Valuing the content you consume

Ever felt like that next podcast, blog, book, YouTube video or online course is going to give you THE insight that you’ve been missing all this time, only to consume the material and still be left feeling like you’re missing it?

You’re immediately onto the next piece of content for that elusive insight. However, failing to take a moment to digest, implement or capture the things that really stood out is costly.

Take a moment to apply the content and insights you consume

When we complete something we get a small dopamine hit, it’s a reward mechanism and is the brain’s way of thanking you. Dopamine feels good and leads us to crave us the next fix. The trouble is that we’re missing out on lots of the real value if we give in to this way of working.

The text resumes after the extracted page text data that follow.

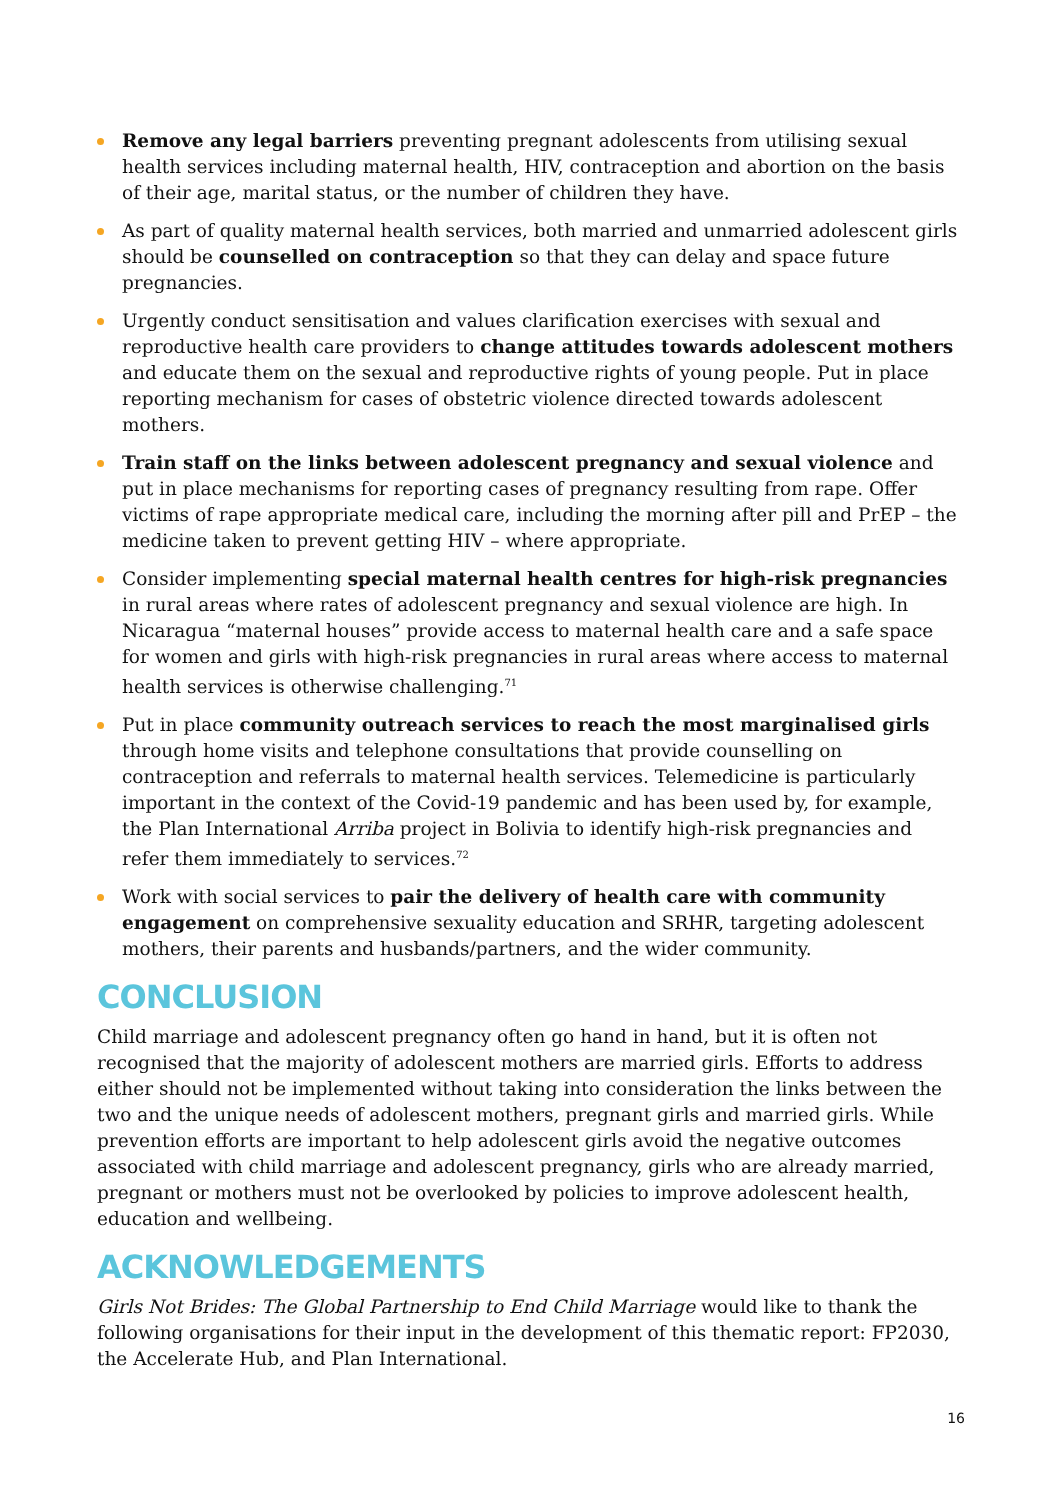Remove any legal barriers preventing pregnant adolescents from utilising sexual health services including maternal health, HIV, contraception and abortion on the basis of their age, marital status, or the number of children they have.
As part of quality maternal health services, both married and unmarried adolescent girls should be counselled on contraception so that they can delay and space future pregnancies.
Urgently conduct sensitisation and values clarification exercises with sexual and reproductive health care providers to change attitudes towards adolescent mothers and educate them on the sexual and reproductive rights of young people. Put in place reporting mechanism for cases of obstetric violence directed towards adolescent mothers.
Train staff on the links between adolescent pregnancy and sexual violence and put in place mechanisms for reporting cases of pregnancy resulting from rape. Offer victims of rape appropriate medical care, including the morning after pill and PrEP – the medicine taken to prevent getting HIV – where appropriate.
Consider implementing special maternal health centres for high-risk pregnancies in rural areas where rates of adolescent pregnancy and sexual violence are high. In Nicaragua “maternal houses” provide access to maternal health care and a safe space for women and girls with high-risk pregnancies in rural areas where access to maternal health services is otherwise challenging.<sup>71</sup>
Put in place community outreach services to reach the most marginalised girls through home visits and telephone consultations that provide counselling on contraception and referrals to maternal health services. Telemedicine is particularly important in the context of the Covid-19 pandemic and has been used by, for example, the Plan International Arriba project in Bolivia to identify high-risk pregnancies and refer them immediately to services.<sup>72</sup>
Work with social services to pair the delivery of health care with community engagement on comprehensive sexuality education and SRHR, targeting adolescent mothers, their parents and husbands/partners, and the wider community.
CONCLUSION
Child marriage and adolescent pregnancy often go hand in hand, but it is often not recognised that the majority of adolescent mothers are married girls. Efforts to address either should not be implemented without taking into consideration the links between the two and the unique needs of adolescent mothers, pregnant girls and married girls. While prevention efforts are important to help adolescent girls avoid the negative outcomes associated with child marriage and adolescent pregnancy, girls who are already married, pregnant or mothers must not be overlooked by policies to improve adolescent health, education and wellbeing.
ACKNOWLEDGEMENTS
Girls Not Brides: The Global Partnership to End Child Marriage would like to thank the following organisations for their input in the development of this thematic report: FP2030, the Accelerate Hub, and Plan International.
16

If we’re not consuming content for entertainment we’re often there to learn something. When we get distracted by a quest to find the next dopamine hit, it’s easy to neglect the real reason for starting that book in the first place… to get insight that’s going to help us.

Often we don’t need more content, we just need to take a moment and apply the content and insight we’re consuming.

The value isn’t in the information, it’s what you do with it

In consultancy, we’re guilty of consuming probably more content than most, but the reality that I have to constantly bring myself back to is one of value. The value of reading isn’t in the information, it’s in what we do with it and the change that we can create because of that.

I’ll admit it I’m as guilty, if not more so, as the next person… I’ve got a long list of books that I want to read. Not for enjoyment, but for the insight they contain. As soon as I seem to finish one, I can’t help but pick up the next one. The feeling of accomplishment and progress is just too compelling to resist. The problem with this is that I lose sight of the original reason for reading it. To gain insight and value from the contents.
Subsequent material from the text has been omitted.